雲の上に鎮座し、光すら飲み込むような闇を纏ったその姿は、地上の常識を逸した異形の建造物だった。
「ま、魔王城じゃんあれ!!?」
太郎が声を裏返しながら叫ぶ。
「ちょっと待って!? さっき空に浮かんでた魔王城の隣にあるってことは……ここ、空!?」
花子が一歩下がりながら口を押さえる。
「え、え、え? じゃあ……この地面って……」
良子が恐る恐る足元を覗き込む。
ふらふらと崖のような縁まで近づくと、視界の彼方には、はるか下に霞んだ地上が広がっていた。
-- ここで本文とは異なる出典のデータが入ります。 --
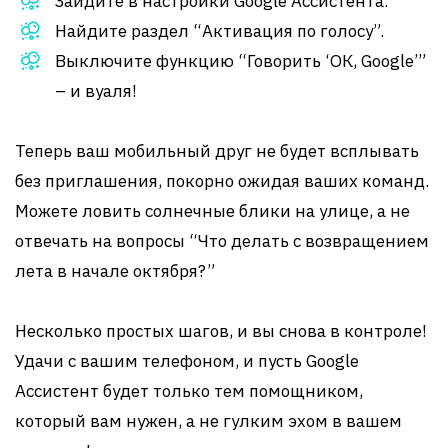
Зайдите в настройки Google Ассистента.
Найдите раздел “Активация по голосу”.
Выключите функцию “Говорить ‘ОК, Google’”
– и вуаля!
Теперь ваш мобильный друг не будет всплывать
без приглашения, покорно ожидая ваших команд.
Можете ловить солнечные блики на улице, а не
отвечать на вопросы “Что делать с возвращением
лета в начале октября?”
Несколько простых шагов, и вы снова в контроле!
Удачи с вашим телефоном, и пусть Google
Ассистент будет только тем помощником,
который вам нужен, а не гулким эхом в вашем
「う、浮いてる……この村ごと……空に浮いてるううううぅぅぅ!!?」
良子が悲鳴を上げる。
「うわああああああああ!! 今気づいた! めちゃくちゃ高い! 高所恐怖症なのにぃぃぃ!!」
三郎が地面にへたりこみ、バタバタと足をばたつかせる。
「なんでうちらだけ転送されたのよぉぉ! イレギュラー扱いされた挙句、空に島流しとか、理不尽すぎるってばぁぁ!」
花子が両手の翼で地面をばしばし叩きながら叫ぶ。
「ってことは……あのとき、“空の顔”に目をつけられたせいで、俺たち……ここに飛ばされた……!?」
太郎がつぶやき、唇を噛む。
「なんで……? もう帰れないの……?」
次郎が唖然とした表情で言葉を絞り出した。
一瞬、全員の間に重苦しい沈黙が落ちた。
──が、太郎がふっと息を吐き、拳を握りしめて立ち上がった。
「けど……せっかくだし……忍者村、入ってみよう!」
「え!? この状況で!?」
花子が思わず叫ぶ。
「魔王城が近いってことは、ここにいると危ないし……もしかしたら修行して、強くなれるかもしれないじゃん!」
太郎が真剣な目で答える。
「……兄ちゃんが言うなら……」
三郎が小さく頷いた。
「わたし、手裏剣練習したい……!」
良子が決意を込めて言う。
「強くなれば、差別されなくなるかも……!」
花子がぽつりと呟く。
四羽の顔が、次第に希望の色で満ちていく。
「よし、じゃあ行くぞ! 目指せ、真の忍者! それがバタケに勝つ道だ!!」
太郎が羽を振り上げ、勇ましく叫んだ。
「「「「おーっ!!」」」」
こうして五羽のペンギン兄弟は、空に浮かぶ忍者村へと、力強く一歩を踏み出した。